> _EXERCISE REQUIREMENTS_:
Scan the listing below for "table", then report every line that has it.
□ □ □ □ □
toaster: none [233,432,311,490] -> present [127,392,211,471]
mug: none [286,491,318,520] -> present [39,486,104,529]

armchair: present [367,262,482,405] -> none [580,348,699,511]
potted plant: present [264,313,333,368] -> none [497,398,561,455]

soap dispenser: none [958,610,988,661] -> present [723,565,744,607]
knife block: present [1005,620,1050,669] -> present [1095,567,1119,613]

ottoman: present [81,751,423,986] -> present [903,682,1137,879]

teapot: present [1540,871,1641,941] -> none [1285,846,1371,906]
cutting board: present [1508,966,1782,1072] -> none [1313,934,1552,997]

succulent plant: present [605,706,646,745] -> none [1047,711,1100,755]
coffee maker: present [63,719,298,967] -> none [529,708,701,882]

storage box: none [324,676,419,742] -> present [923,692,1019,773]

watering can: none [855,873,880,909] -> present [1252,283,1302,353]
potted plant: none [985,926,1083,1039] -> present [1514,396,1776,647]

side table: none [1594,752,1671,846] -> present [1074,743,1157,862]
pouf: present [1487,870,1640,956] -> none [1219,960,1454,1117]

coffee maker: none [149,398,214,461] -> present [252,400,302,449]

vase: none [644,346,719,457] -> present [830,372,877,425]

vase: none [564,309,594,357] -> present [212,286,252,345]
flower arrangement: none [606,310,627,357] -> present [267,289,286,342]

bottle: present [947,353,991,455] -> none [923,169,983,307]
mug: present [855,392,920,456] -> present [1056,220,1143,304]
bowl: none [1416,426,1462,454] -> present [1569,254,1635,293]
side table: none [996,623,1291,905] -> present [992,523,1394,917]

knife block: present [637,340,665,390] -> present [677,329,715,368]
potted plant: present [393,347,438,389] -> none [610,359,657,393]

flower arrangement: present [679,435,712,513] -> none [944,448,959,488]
□ □ □ □ □
> _RESPONSE_:
side table: none [1594,752,1671,846] -> present [1074,743,1157,862]
side table: none [996,623,1291,905] -> present [992,523,1394,917]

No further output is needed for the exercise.